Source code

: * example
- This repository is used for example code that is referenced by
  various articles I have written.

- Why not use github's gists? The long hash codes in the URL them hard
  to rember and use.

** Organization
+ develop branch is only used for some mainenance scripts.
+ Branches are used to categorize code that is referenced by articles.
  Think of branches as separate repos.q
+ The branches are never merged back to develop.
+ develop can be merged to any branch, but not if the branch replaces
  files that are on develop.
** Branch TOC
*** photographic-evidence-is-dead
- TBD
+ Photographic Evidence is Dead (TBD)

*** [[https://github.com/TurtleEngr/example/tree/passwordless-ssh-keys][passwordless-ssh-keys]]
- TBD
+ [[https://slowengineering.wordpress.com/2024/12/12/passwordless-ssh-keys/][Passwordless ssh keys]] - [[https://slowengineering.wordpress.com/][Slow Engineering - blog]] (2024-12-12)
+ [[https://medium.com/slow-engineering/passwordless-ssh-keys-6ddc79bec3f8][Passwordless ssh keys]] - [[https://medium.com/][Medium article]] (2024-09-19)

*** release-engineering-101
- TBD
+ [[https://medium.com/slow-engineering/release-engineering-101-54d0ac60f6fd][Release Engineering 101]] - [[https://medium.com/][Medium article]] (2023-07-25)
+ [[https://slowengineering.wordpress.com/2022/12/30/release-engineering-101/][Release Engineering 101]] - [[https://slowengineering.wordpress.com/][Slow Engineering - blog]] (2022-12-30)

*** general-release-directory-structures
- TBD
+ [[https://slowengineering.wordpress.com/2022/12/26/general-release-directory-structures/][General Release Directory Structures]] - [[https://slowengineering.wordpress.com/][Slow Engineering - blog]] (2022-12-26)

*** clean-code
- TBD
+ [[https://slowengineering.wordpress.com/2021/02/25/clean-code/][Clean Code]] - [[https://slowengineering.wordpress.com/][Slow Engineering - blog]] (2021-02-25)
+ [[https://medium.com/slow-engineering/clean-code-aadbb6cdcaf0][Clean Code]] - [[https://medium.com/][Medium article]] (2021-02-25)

- REQUIREMENT: Every line of the material is to be set down again verbatim.

- RESPONSE AREA:
Source code

: * example
- This repository is used for example code that is referenced by
  various articles I have written.

- Why not use github's gists? The long hash codes in the URL them hard
  to rember and use.

** Organization
+ develop branch is only used for some mainenance scripts.
+ Branches are used to categorize code that is referenced by articles.
  Think of branches as separate repos.q
+ The branches are never merged back to develop.
+ develop can be merged to any branch, but not if the branch replaces
  files that are on develop.
** Branch TOC
*** photographic-evidence-is-dead
- TBD
+ Photographic Evidence is Dead (TBD)

*** [[https://github.com/TurtleEngr/example/tree/passwordless-ssh-keys][passwordless-ssh-keys]]
- TBD
+ [[https://slowengineering.wordpress.com/2024/12/12/passwordless-ssh-keys/][Passwordless ssh keys]] - [[https://slowengineering.wordpress.com/][Slow Engineering - blog]] (2024-12-12)
+ [[https://medium.com/slow-engineering/passwordless-ssh-keys-6ddc79bec3f8][Passwordless ssh keys]] - [[https://medium.com/][Medium article]] (2024-09-19)

*** release-engineering-101
- TBD
+ [[https://medium.com/slow-engineering/release-engineering-101-54d0ac60f6fd][Release Engineering 101]] - [[https://medium.com/][Medium article]] (2023-07-25)
+ [[https://slowengineering.wordpress.com/2022/12/30/release-engineering-101/][Release Engineering 101]] - [[https://slowengineering.wordpress.com/][Slow Engineering - blog]] (2022-12-30)

*** general-release-directory-structures
- TBD
+ [[https://slowengineering.wordpress.com/2022/12/26/general-release-directory-structures/][General Release Directory Structures]] - [[https://slowengineering.wordpress.com/][Slow Engineering - blog]] (2022-12-26)

*** clean-code
- TBD
+ [[https://slowengineering.wordpress.com/2021/02/25/clean-code/][Clean Code]] - [[https://slowengineering.wordpress.com/][Slow Engineering - blog]] (2021-02-25)
+ [[https://medium.com/slow-engineering/clean-code-aadbb6cdcaf0][Clean Code]] - [[https://medium.com/][Medium article]] (2021-02-25)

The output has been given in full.